In his dedication remarks, former North Olmsted Mayor Robert Swietyniowski described the center as a source of new opportunities for senior citizens and a place to share their vast resources and skills. He thanked City Council and expressed appreciation to Don Copeland, director of the Department of Human Resources, who spearheaded the creation of the center, and Estella King, director of the senior center, and their staffs whose efforts made the center a reality.
The idea to create a center for seniors was conceived in 1975-1976. Construction and dedication of the Senior Citizens Multi-Service Center culminated a five-year goal of the city’s Department of Human Resources, whose staff provided social services, coordination of social services and programming for city residents.
Before construction of the center was complete, programming began in April, hosted at temporary locations including a donated storefront at Great Northern Shopping Center, with classes and activities held at various city buildings, churches and schools.
Today, the center is known as the North Olmsted Senior Center. Its administrator and staff continue the dedicated work and community service that began more than four decades ago.

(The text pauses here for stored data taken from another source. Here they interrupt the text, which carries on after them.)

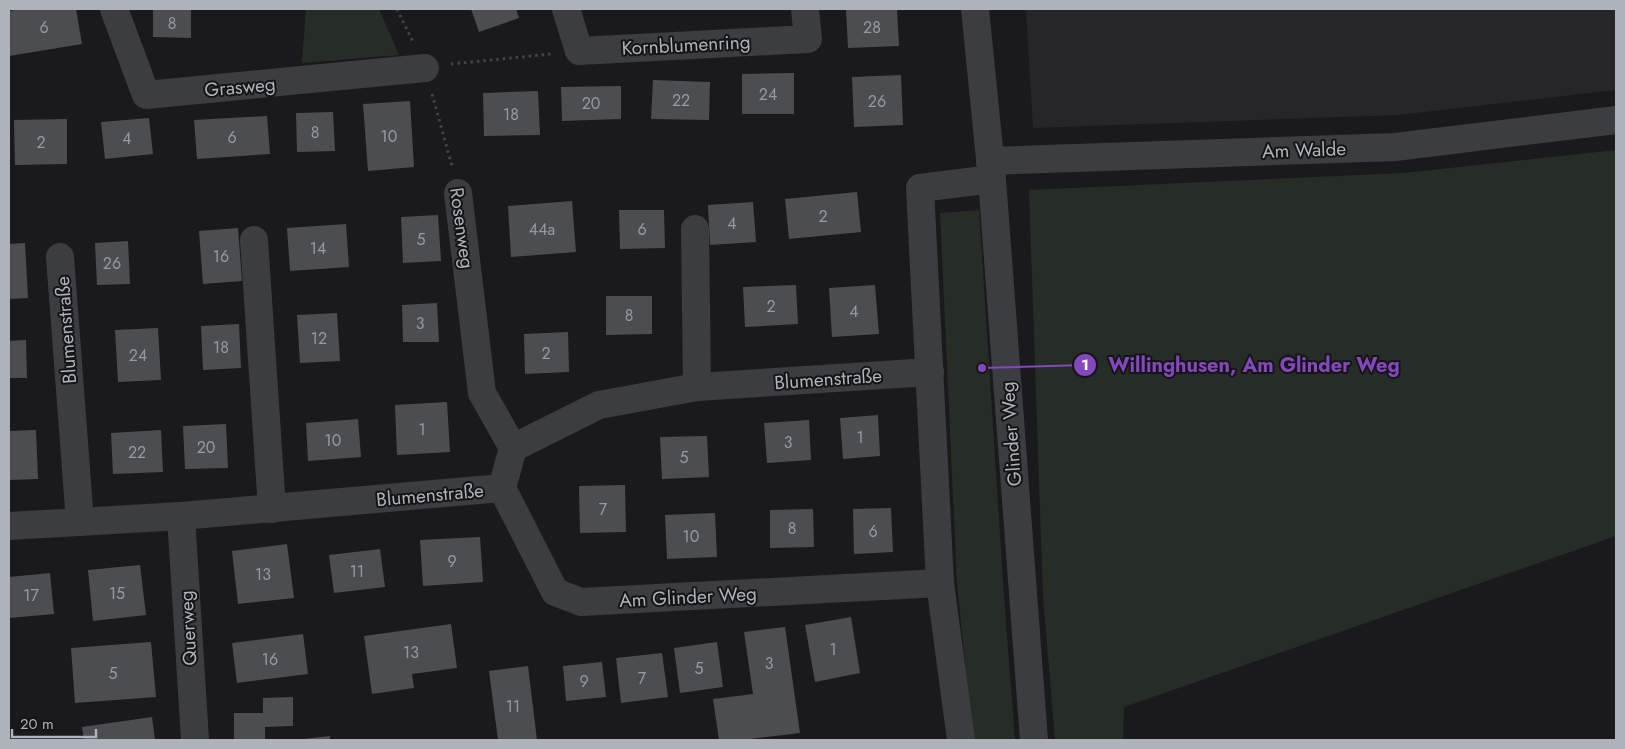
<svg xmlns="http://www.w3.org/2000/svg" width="1625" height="749" font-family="Jost,sans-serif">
<rect width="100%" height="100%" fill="#1a1a1c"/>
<polygon fill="#262629" points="1026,9 1616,9 1616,90 1399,115 1033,128"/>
<g fill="#262d27">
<polygon points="306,9 379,9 399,55 302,63"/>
<polygon points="1616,150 1616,536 1124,707 1123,740 1055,740 1043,597 1029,190 1404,173"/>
<polygon points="979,210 1004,596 1015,740 973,740 957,584 940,213"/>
</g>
<g fill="#4c4d51">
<polygon points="22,9 76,9 82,44 9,56 9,11"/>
<polygon points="153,9 191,9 191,38 153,37"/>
<polygon points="471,9 516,9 519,18 479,32"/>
<polygon points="846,9 897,9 899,46 848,48"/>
<polygon points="794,73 794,114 742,114 742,74"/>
<polygon points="901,75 903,125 854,127 852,77"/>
<polygon points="653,80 710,82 709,120 651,119"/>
<polygon points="621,86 621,119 562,121 561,87"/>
<polygon points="538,91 540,135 484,136 483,93"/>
<polygon points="410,101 414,167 368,171 363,104"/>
<polygon points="333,112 335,151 297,152 296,113"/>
<polygon points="267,116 270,154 197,159 194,120"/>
<polygon points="149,118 153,154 105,159 101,122"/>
<polygon points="67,119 67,164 15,165 14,120"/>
<polygon points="857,192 861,232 789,239 785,199"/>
<polygon points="572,201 576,252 511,257 508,206"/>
<polygon points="753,202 756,242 710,245 708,205"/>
<polygon points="619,210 664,210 665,248 620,249"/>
<polygon points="438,215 441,261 403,263 401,217"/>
<polygon points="346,224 349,267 290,271 287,228"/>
<polygon points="238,228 242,281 203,284 199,231"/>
<polygon points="128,241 130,284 97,285 95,243"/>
<polygon points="25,243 28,298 9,299 9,244"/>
<polygon points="796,285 798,324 745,327 743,287"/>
<polygon points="875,285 879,334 832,337 829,288"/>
<polygon points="606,296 652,296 652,334 606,335"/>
<polygon points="437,303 439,342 403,342 402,305"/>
<polygon points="337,313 340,361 300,363 297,315"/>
<polygon points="239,324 241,368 203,370 201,326"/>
<polygon points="158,328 161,380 118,382 115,330"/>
<polygon points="568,332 569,372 525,374 524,334"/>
<polygon points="26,340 27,378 9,378 9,341"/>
<polygon points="447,402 450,452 397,455 395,405"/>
<polygon points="878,415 880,456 843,459 840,418"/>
<polygon points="358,419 361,457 308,461 306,423"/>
<polygon points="809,420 811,460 767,463 764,423"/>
<polygon points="226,424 228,468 185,469 183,426"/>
<polygon points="36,430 38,479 9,480 9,431"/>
<polygon points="161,430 163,472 113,474 111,433"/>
<polygon points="707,436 709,477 662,479 660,437"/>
<polygon points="625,485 626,532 580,533 579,486"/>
<polygon points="891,508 893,552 854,554 853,509"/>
<polygon points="813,509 814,547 770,548 770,510"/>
<polygon points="715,513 717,557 667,559 665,515"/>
<polygon points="480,537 483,582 423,586 420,540"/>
<polygon points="287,544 294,598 238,604 232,551"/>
<polygon points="380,549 385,587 334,593 329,555"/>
<polygon points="140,565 146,615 93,621 88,570"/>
<polygon points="50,573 54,614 9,618 9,577"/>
<polygon points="851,617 860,673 815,682 805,625"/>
<polygon points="451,624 457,668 412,674 414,688 372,694 364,636"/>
<polygon points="785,627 800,733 742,740 719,740 713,699 753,694 744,632"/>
<polygon points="303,634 308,674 237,683 232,643"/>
<polygon points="151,642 156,697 75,703 71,648"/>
<polygon points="717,642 723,687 680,693 674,648"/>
<polygon points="662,653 668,697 621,703 616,658"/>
<polygon points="602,662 606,697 566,701 563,666"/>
<polygon points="528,666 537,740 498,740 489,671"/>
<polygon points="293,697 293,726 265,727 265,740 234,740 234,713 263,713 263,698"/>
<polygon points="152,717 155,740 84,740 82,727"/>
<polygon points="330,736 330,740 303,740 303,739"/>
</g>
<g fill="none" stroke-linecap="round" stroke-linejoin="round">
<g stroke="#424447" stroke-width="3" stroke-dasharray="2.5 4" stroke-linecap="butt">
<polyline points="397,9 413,42"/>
<polyline points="451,64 551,54"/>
<polyline points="432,94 452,166"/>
</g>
<g stroke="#3c3d40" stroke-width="28">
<polyline points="114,9 146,95 425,68"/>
<polyline points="566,9 579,51 808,39 805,9"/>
<polyline points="975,9 992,179 1034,740"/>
<polyline points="990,161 1395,147 1616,120"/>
<polyline points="458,193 482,393 513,448"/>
<polyline points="695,229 697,387"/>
<polyline points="254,240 272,509"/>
<polyline points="60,257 80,522"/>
<polyline points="502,488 555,592 581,602 940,583"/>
<polyline points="181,516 195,740"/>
<polyline points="9,526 181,516 502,488 513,448 599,405 697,387 930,372"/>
<polyline points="961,740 940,583 920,188 992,179"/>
</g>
</g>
<g text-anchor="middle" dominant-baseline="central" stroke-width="4" stroke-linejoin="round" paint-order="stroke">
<g font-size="16" fill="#969aa0">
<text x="172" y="23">8</text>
<text x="44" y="27">6</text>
<text x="872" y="27">28</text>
<text x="768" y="94">24</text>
<text x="681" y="100">22</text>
<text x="877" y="101">26</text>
<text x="591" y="103">20</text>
<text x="511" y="114">18</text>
<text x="315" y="132">8</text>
<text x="389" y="136">10</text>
<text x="232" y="137">6</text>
<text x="127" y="138">4</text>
<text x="41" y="142">2</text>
<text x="823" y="216">2</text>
<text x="732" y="223">4</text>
<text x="542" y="229">44a</text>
<text x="642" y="229">6</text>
<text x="421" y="239">5</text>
<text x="318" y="248">14</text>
<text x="221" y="256">16</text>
<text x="112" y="263">26</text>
<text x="771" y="306">2</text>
<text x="854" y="311">4</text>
<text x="629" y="315">8</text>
<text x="420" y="323">3</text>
<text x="319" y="338">12</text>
<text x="221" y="347">18</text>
<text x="546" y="353">2</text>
<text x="138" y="355">24</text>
<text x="422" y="429">1</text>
<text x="860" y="437">1</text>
<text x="333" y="440">10</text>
<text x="788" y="442">3</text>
<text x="206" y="447">20</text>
<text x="137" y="452">22</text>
<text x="684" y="457">5</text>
<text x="603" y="509">7</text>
<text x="792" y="528">8</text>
<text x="873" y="531">6</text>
<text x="691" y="536">10</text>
<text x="452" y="561">9</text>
<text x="357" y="571">11</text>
<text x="263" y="574">13</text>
<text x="117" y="593">15</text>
<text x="31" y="595">17</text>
<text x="833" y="649">1</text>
<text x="411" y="652">13</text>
<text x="270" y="659">16</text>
<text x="769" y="663">3</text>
<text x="699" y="668">5</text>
<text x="113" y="673">5</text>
<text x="642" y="678">7</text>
<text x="584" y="681">9</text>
<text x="513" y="706">11</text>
</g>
<g font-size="19" fill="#aeb3ba" stroke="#151517">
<text transform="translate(686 45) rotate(-3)">Kornblumenring</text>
<text transform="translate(240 87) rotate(-5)">Grasweg</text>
<text transform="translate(1304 150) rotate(-2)">Am Walde</text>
<text transform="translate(462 228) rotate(82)">Rosenweg</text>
<text transform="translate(66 330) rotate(-94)">Blumenstraße</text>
<text transform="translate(828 379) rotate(-4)">Blumenstraße</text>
<text transform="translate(1011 434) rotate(-94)">Glinder Weg</text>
<text transform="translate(430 495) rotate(-5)">Blumenstraße</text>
<text transform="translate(688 597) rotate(-3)">Am Glinder Weg</text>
<text transform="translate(188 628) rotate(-93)">Querweg</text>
</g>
</g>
<path fill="none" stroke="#8547be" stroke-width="2" d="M982 368L1085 365"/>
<g fill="#8547be" stroke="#151517" stroke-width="2">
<circle cx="982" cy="368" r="5"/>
<circle cx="1085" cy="365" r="12"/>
</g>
<g font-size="15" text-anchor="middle" font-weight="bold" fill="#fff">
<text x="1085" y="370">1</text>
</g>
<g font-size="20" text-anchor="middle" font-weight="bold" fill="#8547be" stroke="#151517" stroke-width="4" stroke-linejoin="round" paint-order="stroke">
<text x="1254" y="372">Willinghusen, Am Glinder Weg</text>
</g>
<rect width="1625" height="749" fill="none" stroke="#aeb3ba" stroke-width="20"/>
<path d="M12 729v8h84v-8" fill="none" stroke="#aeb3ba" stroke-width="2.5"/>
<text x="20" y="729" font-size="15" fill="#aeb3ba" stroke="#151517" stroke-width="4" paint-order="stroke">20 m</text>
</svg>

“The Senior Center is one of our city’s gems,” said North Olmsted Mayor Kevin Kennedy. “It is a vital asset that enhances the lives of our city’s seniors as well as those from neighboring communities. It positively impacts their health and well-being and serves as a gathering space for social connections.”
Last year, the average monthly activity attendance, not including the congregate meal program, was 1,082. A total of 482 seniors visited the center and checked in for 18,580 events, including hot lunch.
“Our forerunners set the foundation for this community resource 40 years ago,” said Senior Center Administrator Jackie Chavez-Anderson. “We’ve taken their passion and caring for others and keep evolving what they started. It’s a tribute to them and their foresight.”
Many of the early programs and activities continue today. These include art, bingo, book club, crafts, cards, movies and trips. Some of the most popular activities are playing bingo, bridge, pinochle and Mexican train dominoes; exercising with Geri-fit; taking casino trips; and attending Passport Travel Programs where guest speakers present talks on their travels.
Staff has developed new programs to adapt to current needs. A computer lab was added to keep seniors up-to-speed on technology and provide computer, smartphone and tablet training. An oversized interactive smart board was installed in the activity room for presentations. To keep seniors engaged and active, chair yoga, chair volleyball, and summer reading and walking programs were created. As programming has expanded, some activities and events have moved into the Community Cabin to accommodate larger groups.
Since its 1980 opening, several improvements and renovations have been made to the building. In 2010, Americans with Disabilities Act (ADA) accessibility updates were made at both the Senior Center and Community Cabin. A new patio was installed, which was dedicated Sept. 18, 2014. This upgrade offers an inviting outdoor space with a garden and scenic park views where senior programming is hosted. It also serves as an amenity that the community and park visitors can enjoy.
In response to a state-mandated building closure of all senior centers during the 2020 global COVID-19 pandemic, staff altered their operations, outreach efforts, programming and communications to adhere to safety guidelines in order to continue to meet the needs of the senior population. With onsite visits and direct contact restricted, the nutrition program shifted to a meal delivery program, increasing to fit growing demand. Staff created and curated virtual programming options and community resources shared via a bi-monthly email newsletter to ensure seniors remained connected to critical social services and support systems.
“The Senior Center is standing the test of time,” said Chavez-Anderson. “We strive to be good stewards of this facility and to realize our predecessors’ vision by sustaining and expanding on what they built.”